What is expected »
In the listing, find every line that has the string "middle" and copy it.
*** Opening of Exercise input ***
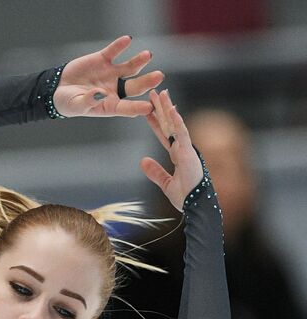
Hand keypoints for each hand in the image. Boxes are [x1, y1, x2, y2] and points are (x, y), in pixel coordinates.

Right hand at [51, 34, 163, 117]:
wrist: (58, 88)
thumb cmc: (68, 103)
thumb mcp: (76, 105)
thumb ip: (87, 101)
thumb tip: (99, 94)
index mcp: (109, 105)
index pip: (126, 107)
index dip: (137, 107)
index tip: (149, 107)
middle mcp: (114, 89)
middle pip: (134, 86)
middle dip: (146, 82)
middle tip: (158, 77)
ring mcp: (110, 74)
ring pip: (129, 67)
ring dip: (138, 61)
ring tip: (147, 55)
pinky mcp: (103, 59)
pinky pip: (113, 51)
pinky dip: (119, 45)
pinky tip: (127, 40)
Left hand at [140, 87, 204, 211]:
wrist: (196, 205)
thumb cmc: (185, 196)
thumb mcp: (166, 184)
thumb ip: (155, 172)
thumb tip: (143, 161)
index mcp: (178, 154)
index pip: (164, 134)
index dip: (156, 122)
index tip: (147, 111)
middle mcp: (183, 148)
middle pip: (169, 124)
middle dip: (161, 109)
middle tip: (153, 92)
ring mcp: (187, 149)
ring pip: (176, 124)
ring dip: (168, 108)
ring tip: (161, 93)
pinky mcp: (189, 153)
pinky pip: (182, 134)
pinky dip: (177, 122)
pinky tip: (171, 110)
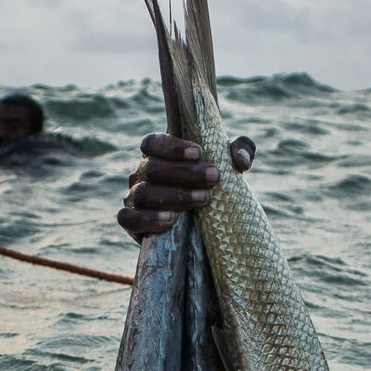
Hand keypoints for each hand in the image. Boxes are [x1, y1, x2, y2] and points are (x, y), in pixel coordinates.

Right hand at [117, 133, 253, 235]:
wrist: (204, 227)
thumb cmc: (212, 187)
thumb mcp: (231, 165)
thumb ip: (242, 151)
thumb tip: (241, 161)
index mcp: (157, 155)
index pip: (152, 143)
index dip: (172, 147)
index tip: (199, 152)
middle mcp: (141, 174)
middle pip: (151, 168)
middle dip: (184, 173)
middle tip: (214, 177)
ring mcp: (134, 198)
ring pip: (143, 193)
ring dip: (175, 196)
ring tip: (203, 199)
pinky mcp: (132, 224)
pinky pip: (128, 219)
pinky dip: (147, 219)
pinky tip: (171, 219)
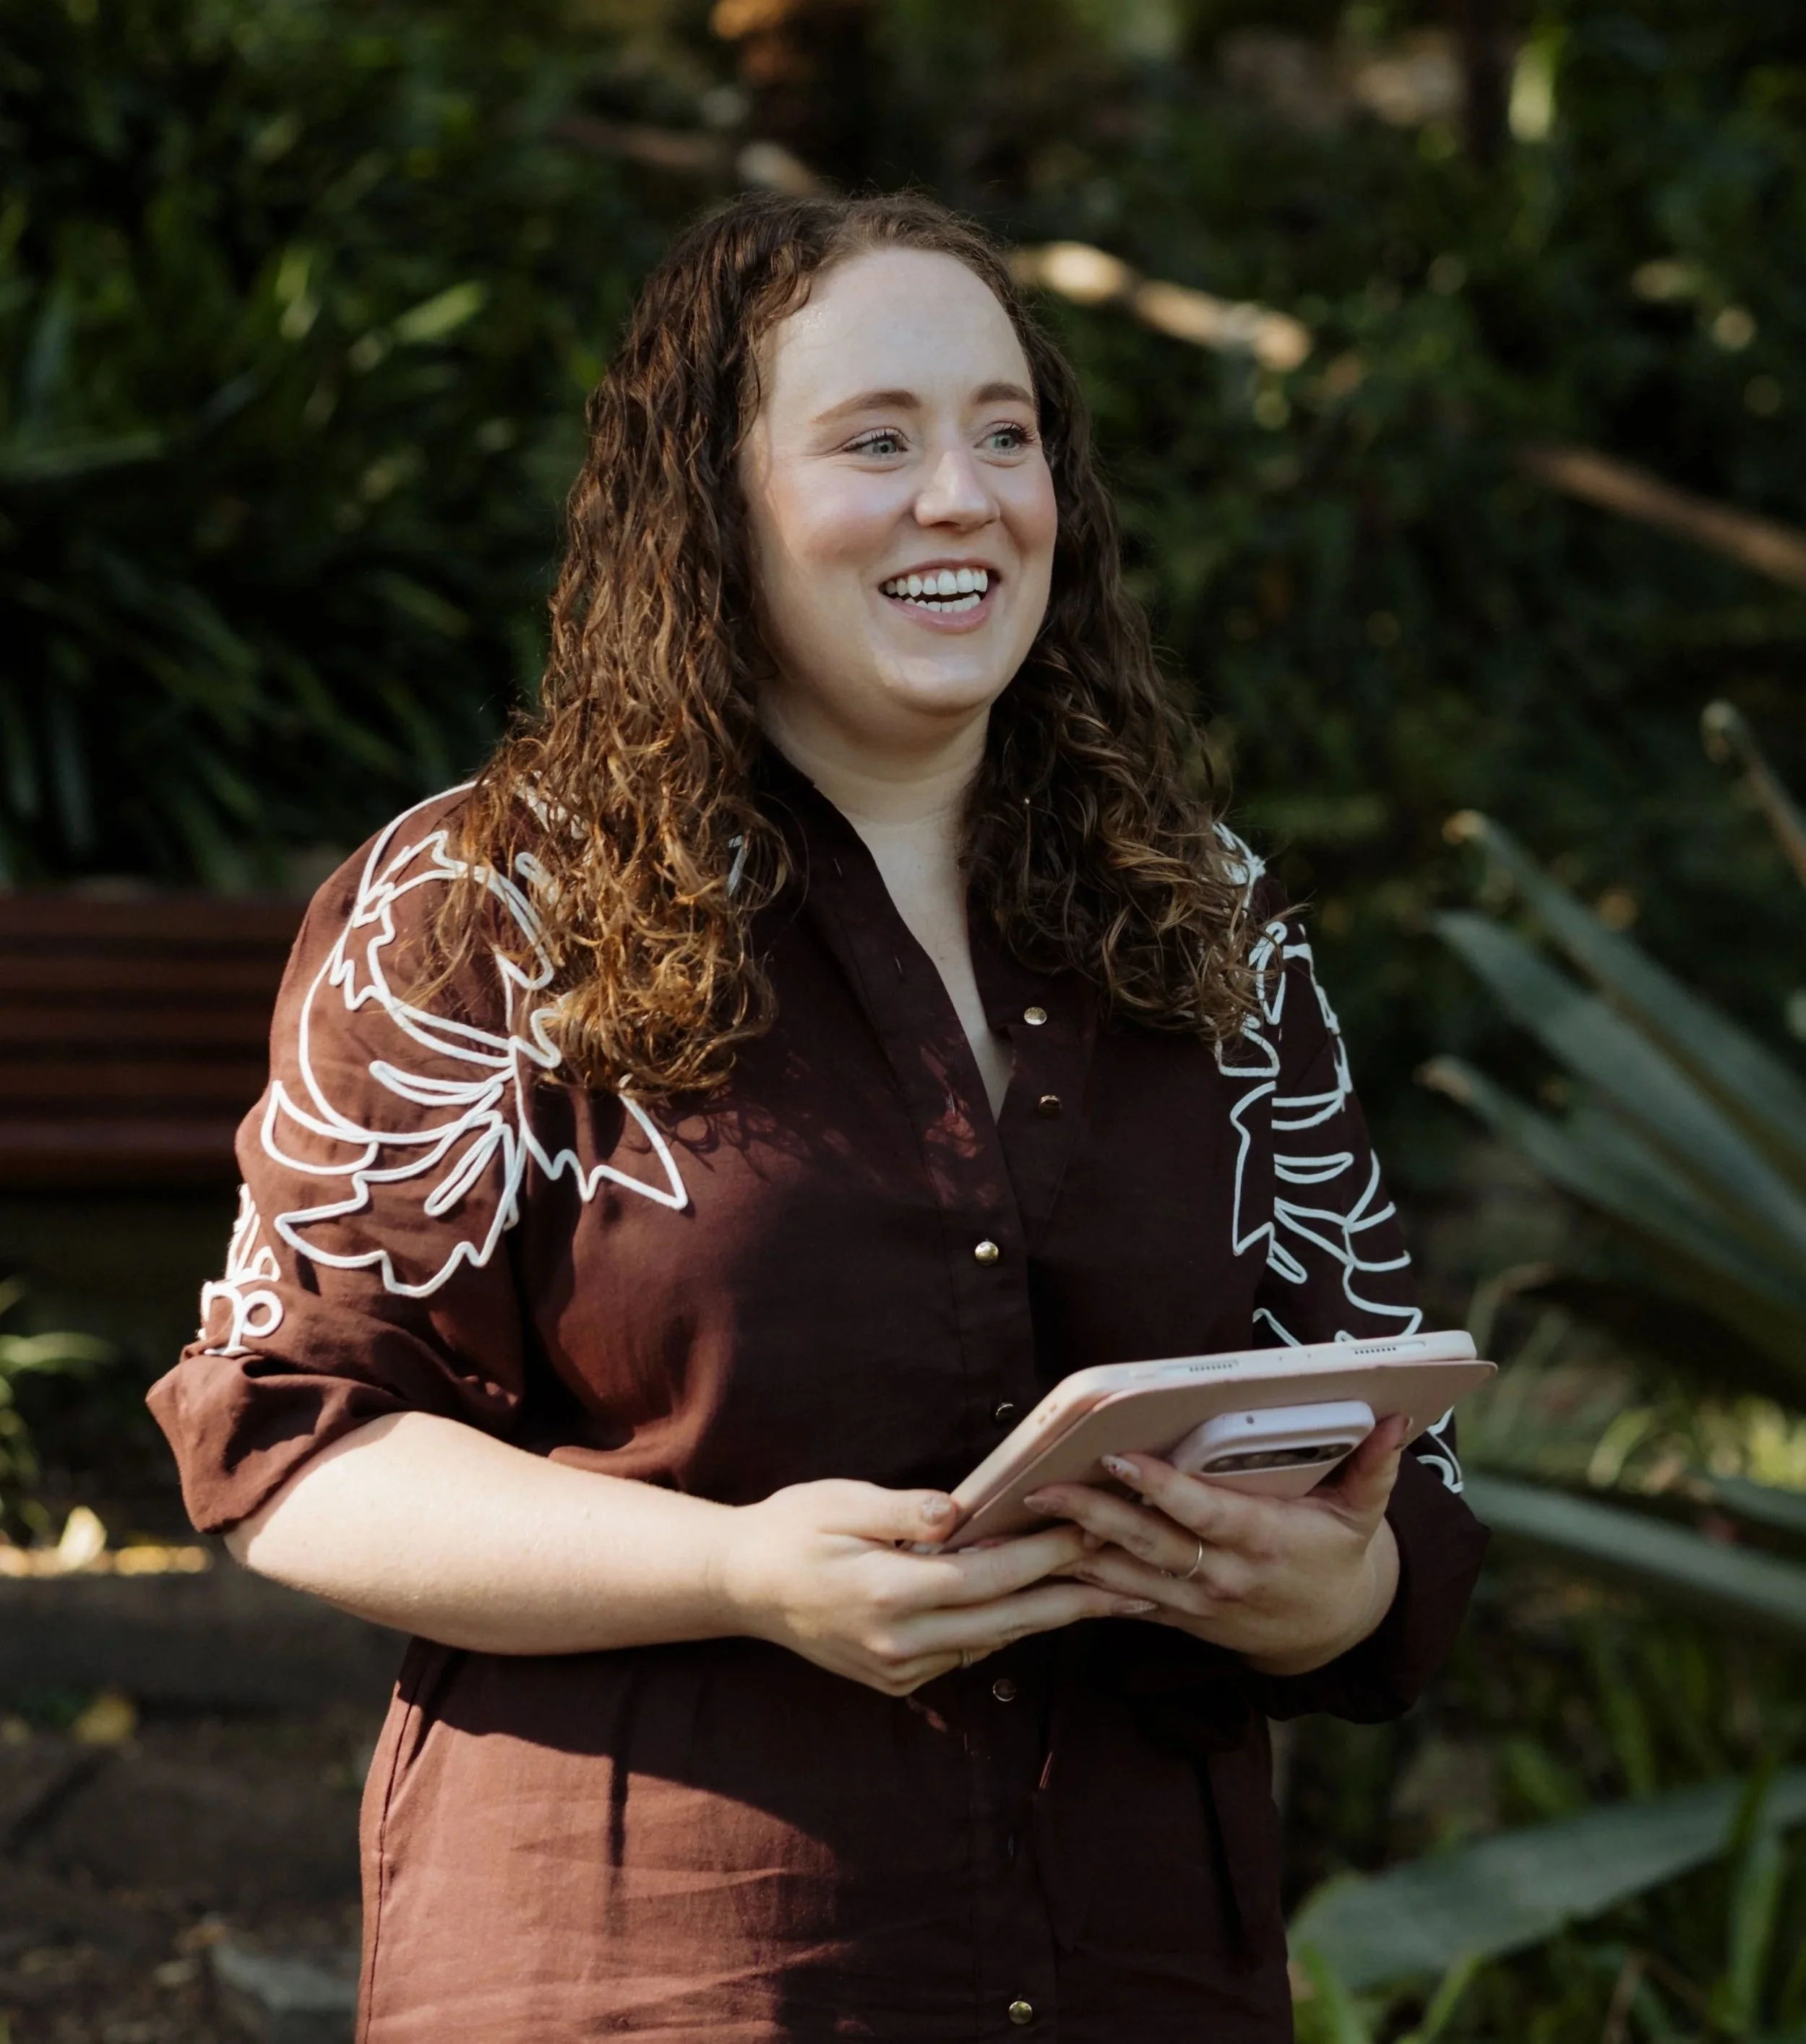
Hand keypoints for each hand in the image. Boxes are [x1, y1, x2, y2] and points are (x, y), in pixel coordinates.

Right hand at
*** Close of Exercise input ***
Task response »
middle mcp: (114, 89)
middle pip: (134, 86)
middle dip: (146, 82)
middle tip: (158, 77)
middle mcp: (183, 148)
middle pip: (169, 124)
middle dip: (161, 109)
middle tip: (153, 92)
middle mcp: (141, 174)
middle pip: (151, 168)
middle dip: (184, 173)
middle tip: (214, 177)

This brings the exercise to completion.